Reproduce every line of the records from the start through the line containing "प्रत्यगात्मा", keeping each one unchanged.

────────────────────

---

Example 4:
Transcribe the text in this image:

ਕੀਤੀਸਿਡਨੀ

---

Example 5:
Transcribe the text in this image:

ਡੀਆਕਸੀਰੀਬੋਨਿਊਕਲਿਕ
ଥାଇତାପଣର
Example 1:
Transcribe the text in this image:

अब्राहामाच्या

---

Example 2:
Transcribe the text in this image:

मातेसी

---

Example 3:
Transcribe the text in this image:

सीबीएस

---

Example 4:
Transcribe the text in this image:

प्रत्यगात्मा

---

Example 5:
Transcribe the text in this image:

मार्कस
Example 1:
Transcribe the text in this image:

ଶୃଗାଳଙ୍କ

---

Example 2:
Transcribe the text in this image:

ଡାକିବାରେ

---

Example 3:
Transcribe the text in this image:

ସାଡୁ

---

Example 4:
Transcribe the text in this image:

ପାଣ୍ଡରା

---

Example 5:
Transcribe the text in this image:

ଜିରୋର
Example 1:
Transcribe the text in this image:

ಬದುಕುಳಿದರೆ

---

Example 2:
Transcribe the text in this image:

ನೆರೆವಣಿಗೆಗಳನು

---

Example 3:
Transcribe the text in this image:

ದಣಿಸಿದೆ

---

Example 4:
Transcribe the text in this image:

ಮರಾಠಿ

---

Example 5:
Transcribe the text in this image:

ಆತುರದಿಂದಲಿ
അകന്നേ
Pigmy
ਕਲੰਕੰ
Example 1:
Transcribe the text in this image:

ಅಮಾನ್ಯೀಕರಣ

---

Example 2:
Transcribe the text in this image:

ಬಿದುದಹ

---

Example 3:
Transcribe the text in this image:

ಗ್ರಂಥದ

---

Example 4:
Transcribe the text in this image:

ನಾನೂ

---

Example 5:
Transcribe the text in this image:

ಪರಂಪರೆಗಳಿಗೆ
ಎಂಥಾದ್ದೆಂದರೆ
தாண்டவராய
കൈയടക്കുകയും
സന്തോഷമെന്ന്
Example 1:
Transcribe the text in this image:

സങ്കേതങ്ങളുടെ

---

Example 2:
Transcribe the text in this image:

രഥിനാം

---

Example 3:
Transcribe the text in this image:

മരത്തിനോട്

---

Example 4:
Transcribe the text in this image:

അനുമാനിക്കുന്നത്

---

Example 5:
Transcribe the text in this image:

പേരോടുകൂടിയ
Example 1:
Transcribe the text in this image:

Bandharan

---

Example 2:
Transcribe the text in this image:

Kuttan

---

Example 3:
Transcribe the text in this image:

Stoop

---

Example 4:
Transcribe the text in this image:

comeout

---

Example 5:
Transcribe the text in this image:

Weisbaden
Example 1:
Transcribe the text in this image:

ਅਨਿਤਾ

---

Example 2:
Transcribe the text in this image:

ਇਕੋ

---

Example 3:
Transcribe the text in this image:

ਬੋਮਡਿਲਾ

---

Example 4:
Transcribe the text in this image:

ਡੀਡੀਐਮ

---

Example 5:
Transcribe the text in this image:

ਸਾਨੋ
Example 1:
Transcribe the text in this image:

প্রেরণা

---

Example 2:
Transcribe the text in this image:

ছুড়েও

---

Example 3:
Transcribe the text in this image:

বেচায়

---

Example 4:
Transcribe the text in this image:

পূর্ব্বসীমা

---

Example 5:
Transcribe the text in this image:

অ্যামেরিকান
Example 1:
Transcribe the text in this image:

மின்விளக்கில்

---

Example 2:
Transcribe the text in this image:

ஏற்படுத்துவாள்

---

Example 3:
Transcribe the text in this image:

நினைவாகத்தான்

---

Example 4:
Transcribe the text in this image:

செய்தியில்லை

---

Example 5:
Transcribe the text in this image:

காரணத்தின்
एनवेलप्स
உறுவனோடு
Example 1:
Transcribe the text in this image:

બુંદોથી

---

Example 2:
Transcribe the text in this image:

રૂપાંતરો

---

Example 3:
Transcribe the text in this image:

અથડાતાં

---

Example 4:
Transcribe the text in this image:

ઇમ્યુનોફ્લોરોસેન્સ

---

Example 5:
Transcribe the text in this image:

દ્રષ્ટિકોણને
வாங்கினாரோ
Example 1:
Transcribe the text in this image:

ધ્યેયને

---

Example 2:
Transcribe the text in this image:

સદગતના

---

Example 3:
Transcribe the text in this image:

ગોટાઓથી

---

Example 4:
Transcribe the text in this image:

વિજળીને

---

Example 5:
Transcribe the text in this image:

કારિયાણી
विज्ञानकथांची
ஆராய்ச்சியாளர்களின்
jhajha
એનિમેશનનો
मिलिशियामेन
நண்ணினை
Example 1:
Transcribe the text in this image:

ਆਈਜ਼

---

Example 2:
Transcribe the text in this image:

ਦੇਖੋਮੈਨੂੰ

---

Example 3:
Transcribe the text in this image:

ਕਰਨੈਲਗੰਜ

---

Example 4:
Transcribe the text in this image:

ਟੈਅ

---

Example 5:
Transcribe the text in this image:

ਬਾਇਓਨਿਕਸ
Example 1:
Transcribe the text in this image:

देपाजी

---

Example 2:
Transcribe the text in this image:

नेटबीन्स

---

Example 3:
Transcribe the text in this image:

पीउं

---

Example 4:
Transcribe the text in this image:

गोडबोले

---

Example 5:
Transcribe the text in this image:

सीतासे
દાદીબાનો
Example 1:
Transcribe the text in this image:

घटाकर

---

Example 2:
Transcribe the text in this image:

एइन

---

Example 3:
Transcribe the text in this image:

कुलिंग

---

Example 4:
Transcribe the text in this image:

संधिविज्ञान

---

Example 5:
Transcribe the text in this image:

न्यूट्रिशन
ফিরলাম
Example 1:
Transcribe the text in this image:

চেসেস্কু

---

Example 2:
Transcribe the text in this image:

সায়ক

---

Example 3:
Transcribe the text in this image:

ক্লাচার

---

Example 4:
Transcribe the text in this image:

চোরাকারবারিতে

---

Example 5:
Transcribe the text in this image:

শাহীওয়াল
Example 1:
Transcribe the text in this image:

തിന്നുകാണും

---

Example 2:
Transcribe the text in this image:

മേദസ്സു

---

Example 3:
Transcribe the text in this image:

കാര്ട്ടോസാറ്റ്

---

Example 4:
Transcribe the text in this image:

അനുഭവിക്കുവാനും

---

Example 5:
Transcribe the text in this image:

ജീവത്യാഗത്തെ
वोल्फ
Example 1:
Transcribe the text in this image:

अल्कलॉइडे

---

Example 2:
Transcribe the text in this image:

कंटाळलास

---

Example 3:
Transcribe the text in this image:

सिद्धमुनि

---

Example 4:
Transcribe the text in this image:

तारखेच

────────────────────

● **CORRECT ANSWER**:
---

Example 4:
Transcribe the text in this image:

ਕੀਤੀਸਿਡਨੀ

---

Example 5:
Transcribe the text in this image:

ਡੀਆਕਸੀਰੀਬੋਨਿਊਕਲਿਕ
ଥାଇତାପଣର
Example 1:
Transcribe the text in this image:

अब्राहामाच्या

---

Example 2:
Transcribe the text in this image:

मातेसी

---

Example 3:
Transcribe the text in this image:

सीबीएस

---

Example 4:
Transcribe the text in this image:

प्रत्यगात्मा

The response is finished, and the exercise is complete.